Spending without reform


The Government’s mantra of “investment tied to reform” is acknowledgement that, without reform of the public sector, higher spending will be wasted.

Real reform should be based on widening choice, introducing competition and separating the role of the state as funder from the role of the state as provider. Since it means challenging existing ways of thinking and challenging vested interests, reform requires political commitment and leadership.

The model of reform is the successful granting of independence to the Bank of England – a policy pioneered in New Zealand. The Government sets the objective of monetary policy in terms of a transparent inflation target. The Monetary Policy Committee has freedom to set interest rates to deliver the inflation target and is accountable for its performance.

The Government is introducing massive spending increases. Its programme will cost an extra £10 per day, or £3,650 per year, for every British household by 2006-7. British public spending is now on course to reach European levels within a decade.

But real reform is absent. Under its new framework for public spending, Ministers, not managers, are accountable for performance, giving managers a ready-made excuse for failure. This explains the extraordinary increase in activity at the centre of government. More than 20 new Whitehall units are no substitute for freeing and encouraging managers. Worse, tangled reporting lines and additional reporting requirements can lead to higher costs.
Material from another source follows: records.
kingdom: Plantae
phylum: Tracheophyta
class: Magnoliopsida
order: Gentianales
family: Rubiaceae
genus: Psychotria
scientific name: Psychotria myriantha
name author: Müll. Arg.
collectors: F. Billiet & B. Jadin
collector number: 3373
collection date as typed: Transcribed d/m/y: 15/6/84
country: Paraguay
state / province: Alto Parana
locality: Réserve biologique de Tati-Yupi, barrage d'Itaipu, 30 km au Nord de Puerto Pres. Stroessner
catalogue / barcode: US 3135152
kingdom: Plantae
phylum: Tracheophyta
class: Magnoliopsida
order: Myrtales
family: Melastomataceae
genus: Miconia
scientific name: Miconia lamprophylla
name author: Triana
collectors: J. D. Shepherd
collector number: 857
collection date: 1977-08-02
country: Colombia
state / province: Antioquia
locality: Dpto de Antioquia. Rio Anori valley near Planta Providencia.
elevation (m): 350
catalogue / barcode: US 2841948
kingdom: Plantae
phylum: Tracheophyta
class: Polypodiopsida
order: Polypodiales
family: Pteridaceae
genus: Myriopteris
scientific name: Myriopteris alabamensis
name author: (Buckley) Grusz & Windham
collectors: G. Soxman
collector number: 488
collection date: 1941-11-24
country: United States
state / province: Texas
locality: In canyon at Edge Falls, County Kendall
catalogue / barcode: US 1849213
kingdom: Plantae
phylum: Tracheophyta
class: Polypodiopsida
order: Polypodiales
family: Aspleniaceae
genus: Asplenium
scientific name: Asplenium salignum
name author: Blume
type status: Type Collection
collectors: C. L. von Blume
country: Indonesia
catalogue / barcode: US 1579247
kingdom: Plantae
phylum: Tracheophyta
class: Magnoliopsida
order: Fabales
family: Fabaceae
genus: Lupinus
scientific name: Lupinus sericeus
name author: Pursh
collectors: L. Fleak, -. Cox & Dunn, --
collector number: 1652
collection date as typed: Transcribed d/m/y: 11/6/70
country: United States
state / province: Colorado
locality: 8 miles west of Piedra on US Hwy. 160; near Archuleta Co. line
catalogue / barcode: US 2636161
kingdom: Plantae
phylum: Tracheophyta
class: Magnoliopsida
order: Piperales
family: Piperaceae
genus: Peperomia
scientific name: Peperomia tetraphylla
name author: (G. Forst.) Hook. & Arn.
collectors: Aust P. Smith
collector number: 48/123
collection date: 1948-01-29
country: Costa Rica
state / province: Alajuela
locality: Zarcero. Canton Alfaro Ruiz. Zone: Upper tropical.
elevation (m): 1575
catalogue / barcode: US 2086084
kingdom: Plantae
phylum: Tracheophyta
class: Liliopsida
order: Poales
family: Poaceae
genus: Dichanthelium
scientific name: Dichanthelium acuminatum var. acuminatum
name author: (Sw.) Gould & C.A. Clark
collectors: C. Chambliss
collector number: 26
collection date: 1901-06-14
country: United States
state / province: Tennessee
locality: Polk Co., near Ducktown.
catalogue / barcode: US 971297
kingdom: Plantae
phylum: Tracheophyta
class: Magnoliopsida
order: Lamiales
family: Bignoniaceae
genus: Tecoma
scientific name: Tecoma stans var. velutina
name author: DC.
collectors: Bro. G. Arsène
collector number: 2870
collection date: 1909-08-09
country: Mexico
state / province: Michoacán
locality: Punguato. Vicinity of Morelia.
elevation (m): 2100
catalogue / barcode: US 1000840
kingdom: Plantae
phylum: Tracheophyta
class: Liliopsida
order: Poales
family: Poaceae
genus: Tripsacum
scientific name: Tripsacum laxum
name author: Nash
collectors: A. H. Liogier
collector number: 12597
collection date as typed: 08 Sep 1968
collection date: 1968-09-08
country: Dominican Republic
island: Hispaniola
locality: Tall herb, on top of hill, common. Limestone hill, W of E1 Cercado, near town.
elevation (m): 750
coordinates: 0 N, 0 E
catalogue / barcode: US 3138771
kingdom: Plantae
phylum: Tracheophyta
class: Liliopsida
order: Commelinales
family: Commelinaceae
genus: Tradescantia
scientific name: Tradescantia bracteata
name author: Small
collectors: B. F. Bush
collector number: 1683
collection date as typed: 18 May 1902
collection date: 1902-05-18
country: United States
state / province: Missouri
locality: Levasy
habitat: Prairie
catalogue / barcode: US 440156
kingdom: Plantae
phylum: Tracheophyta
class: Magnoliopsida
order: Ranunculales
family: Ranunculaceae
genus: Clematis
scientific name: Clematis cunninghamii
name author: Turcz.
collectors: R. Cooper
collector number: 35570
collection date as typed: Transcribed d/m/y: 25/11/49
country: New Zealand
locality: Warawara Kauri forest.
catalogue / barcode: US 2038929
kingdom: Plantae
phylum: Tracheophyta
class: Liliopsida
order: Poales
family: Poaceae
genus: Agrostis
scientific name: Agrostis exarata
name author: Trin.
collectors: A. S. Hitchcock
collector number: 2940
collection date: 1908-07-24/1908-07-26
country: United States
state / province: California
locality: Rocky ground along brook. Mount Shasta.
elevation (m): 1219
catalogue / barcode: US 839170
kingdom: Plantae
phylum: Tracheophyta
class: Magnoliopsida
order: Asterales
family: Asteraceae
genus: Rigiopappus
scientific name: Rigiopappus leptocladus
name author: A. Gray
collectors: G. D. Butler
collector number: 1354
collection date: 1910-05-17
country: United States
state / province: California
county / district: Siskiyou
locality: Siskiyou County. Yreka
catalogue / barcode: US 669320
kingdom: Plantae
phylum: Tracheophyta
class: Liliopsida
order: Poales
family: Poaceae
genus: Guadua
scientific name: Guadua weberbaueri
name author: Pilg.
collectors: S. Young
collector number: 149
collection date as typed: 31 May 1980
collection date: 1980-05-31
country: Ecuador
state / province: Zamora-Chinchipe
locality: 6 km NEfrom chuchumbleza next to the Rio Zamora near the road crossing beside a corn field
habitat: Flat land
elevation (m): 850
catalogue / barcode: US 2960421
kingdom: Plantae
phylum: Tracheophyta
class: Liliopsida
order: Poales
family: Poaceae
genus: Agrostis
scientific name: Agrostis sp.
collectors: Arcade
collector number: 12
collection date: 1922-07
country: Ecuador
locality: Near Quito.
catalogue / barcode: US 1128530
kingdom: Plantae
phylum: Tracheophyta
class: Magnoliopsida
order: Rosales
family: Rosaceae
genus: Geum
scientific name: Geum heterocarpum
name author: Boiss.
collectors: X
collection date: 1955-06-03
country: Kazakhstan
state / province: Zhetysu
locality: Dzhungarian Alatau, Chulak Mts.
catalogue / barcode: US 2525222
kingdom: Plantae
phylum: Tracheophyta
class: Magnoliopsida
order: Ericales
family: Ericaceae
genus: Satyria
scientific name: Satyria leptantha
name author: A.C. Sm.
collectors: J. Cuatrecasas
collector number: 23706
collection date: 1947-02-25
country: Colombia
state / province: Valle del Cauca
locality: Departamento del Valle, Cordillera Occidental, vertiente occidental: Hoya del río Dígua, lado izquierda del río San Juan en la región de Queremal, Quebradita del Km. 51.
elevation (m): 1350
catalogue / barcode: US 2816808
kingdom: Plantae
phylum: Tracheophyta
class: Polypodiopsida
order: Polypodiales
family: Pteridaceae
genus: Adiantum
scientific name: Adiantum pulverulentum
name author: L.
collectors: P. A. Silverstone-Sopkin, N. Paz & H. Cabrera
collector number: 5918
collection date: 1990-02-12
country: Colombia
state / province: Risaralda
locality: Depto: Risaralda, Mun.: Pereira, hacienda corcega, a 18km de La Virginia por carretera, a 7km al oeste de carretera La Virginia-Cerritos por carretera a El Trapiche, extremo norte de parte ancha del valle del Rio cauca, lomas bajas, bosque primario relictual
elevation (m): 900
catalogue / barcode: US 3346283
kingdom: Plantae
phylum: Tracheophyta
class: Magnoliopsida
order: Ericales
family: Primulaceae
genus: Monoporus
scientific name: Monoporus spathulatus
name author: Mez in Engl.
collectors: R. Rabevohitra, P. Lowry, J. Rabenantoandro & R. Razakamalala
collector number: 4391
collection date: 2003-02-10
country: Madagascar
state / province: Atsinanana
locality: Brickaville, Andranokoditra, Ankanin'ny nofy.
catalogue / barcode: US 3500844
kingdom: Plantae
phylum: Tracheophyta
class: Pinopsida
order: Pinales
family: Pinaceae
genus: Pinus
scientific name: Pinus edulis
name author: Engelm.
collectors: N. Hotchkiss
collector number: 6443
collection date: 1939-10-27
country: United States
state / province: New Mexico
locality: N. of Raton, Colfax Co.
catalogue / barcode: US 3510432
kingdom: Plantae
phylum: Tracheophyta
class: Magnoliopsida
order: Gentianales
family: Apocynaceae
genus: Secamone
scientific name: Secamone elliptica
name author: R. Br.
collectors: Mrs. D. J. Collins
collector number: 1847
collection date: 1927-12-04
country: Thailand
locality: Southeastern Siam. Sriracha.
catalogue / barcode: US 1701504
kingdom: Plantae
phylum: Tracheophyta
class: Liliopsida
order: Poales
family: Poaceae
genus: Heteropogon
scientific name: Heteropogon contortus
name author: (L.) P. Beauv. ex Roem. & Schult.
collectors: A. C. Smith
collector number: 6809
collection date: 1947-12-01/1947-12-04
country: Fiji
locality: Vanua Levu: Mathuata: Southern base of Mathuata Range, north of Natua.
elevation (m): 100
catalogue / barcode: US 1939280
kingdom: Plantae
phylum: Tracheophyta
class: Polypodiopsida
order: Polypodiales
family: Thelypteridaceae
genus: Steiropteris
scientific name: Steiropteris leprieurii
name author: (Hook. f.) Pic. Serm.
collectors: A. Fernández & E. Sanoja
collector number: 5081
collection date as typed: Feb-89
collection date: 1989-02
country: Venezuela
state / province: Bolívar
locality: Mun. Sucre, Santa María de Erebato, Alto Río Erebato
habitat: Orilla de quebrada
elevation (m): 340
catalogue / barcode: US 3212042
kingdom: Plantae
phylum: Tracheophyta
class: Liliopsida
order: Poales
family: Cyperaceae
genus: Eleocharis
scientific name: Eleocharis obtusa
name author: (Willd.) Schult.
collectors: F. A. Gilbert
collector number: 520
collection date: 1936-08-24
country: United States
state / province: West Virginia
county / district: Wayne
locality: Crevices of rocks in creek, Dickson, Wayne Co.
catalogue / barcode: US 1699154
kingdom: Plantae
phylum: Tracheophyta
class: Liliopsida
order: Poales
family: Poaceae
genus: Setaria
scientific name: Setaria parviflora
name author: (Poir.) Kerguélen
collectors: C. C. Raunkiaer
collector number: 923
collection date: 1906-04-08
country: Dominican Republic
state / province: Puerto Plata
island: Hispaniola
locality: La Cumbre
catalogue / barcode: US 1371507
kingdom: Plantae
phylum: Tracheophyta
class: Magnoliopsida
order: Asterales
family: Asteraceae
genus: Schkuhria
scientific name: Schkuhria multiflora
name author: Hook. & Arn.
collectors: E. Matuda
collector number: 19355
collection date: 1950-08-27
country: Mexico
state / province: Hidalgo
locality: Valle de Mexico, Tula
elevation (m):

Departments have many complicated targets and are not penalised for failing to meet them. Crucially, there is no link between each target and spending, so it is impossible to assess value for money. The proliferation of central targets and agreements has been a failure. Centralised task forces and initiatives should be scrapped.

Without radical change, the Government’s colossal increases in public spending are programmed to fail. The economy as a whole will suffer; the credibility of public services will be damaged irreversibly; Britain’s competitiveness in world markets will suffer significantly and real incomes will be reduced ultimately at every level of society.

The Commission’s Final Report will set out its proposals for reform of key public services based on the principles of reform laid out in this Report.